Seems fine, I guess. It makes sense that 1.0 would be “behind main” in this way, right? But, subtly, this is where our troubles begin. Our next release, 2.0, approaches, and we create a branch.

gitGraph commit id: "Prep for 1.0 release" branch 1.0 checkout 1.0 commit id: "minor fix before pushing to prod" tag: "1.0.0" checkout main commit id: "new feature" commit id: "all 1.0.0 changes" commit id: "2.0 feature" commit id: "another 2.0 feature" branch 2.0 checkout 2.0 commit id: "Hotfix reported by QA " tag: "2.0.0"

But wait! Our biggest customer just reported a bug on 1.0. Unfortunately they cannot upgrade to 2.0 for a few weeks, due to an upcoming presentation to their stakeholders. They really need this fix applied to 1.0, and fast. We double-check and find that the bug exists on both 1.0 and 2.0, so both need a retroactive patch. Thankfully the code in that component hasn’t changed much, so we’re able to make one fix and open two PRs from it.

We go to open our PRs from important-customer-fix to versions 1.0 and 2.0 and find something really nasty. Trying to merge it into 2.0 has inscrutable merge conflicts - how could this happen? The actual code being changed isn’t even a part of the merge conflicts.

Brief A » Copy the records word for word, starting at the beginning of the records and ending with the line that contains "میں پہلے پہل". Omit the pictures from your copy.

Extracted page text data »
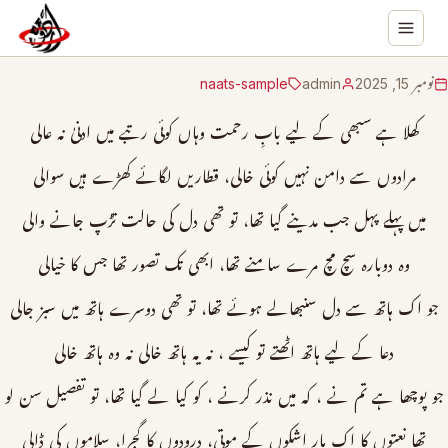
نومبر 15, 2025
admin
naats-sample
کھلا ہے سبھی کے لیے بابِ رحمت وہاں کوئی رتبے میں ادنیٰ نہ عالی
مرادوں سے دامن نہیں کوئی خالی، قطاریں لگائے کھڑے ہیں سوالی
میں پہلے پہل جب مدینے گیا تھا، تو تھی دل کی حالت تڑپ جانے والی
وہ دوبارہ سچ مچ مرے سامنے تھا، ابھی تک تصور تھا جس کا خیالی
جو اک ہاتھ سے دل سنبھالے ہوئے تھا، تو تھی دوسرے ہاتھ میں سبز جالی
دعا کے لیے ہاتھ اٹھتے تو کیسے ، نہ یہ ہاتھ خالی نہ وہ ہاتھ خالی
جو پوچھا ہے تم نے ، کہ میں نذر کرنے ، کو کیا لے گیا تھا، تو تفصیل سن لو
تھا نعتوں کا اک ہار اشکوں کے موتی، درودوں کا گجرا، سلاموں کی ڈالی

Brief B » In the passage on git release branches, why can't the biggest customer upgrade to 2.0 for a few weeks?

Written reply A »
نومبر 15, 2025
admin
naats-sample
کھلا ہے سبھی کے لیے بابِ رحمت وہاں کوئی رتبے میں ادنیٰ نہ عالی
مرادوں سے دامن نہیں کوئی خالی، قطاریں لگائے کھڑے ہیں سوالی
میں پہلے پہل جب مدینے گیا تھا، تو تھی دل کی حالت تڑپ جانے والی

Written reply B » They have an upcoming presentation to their stakeholders.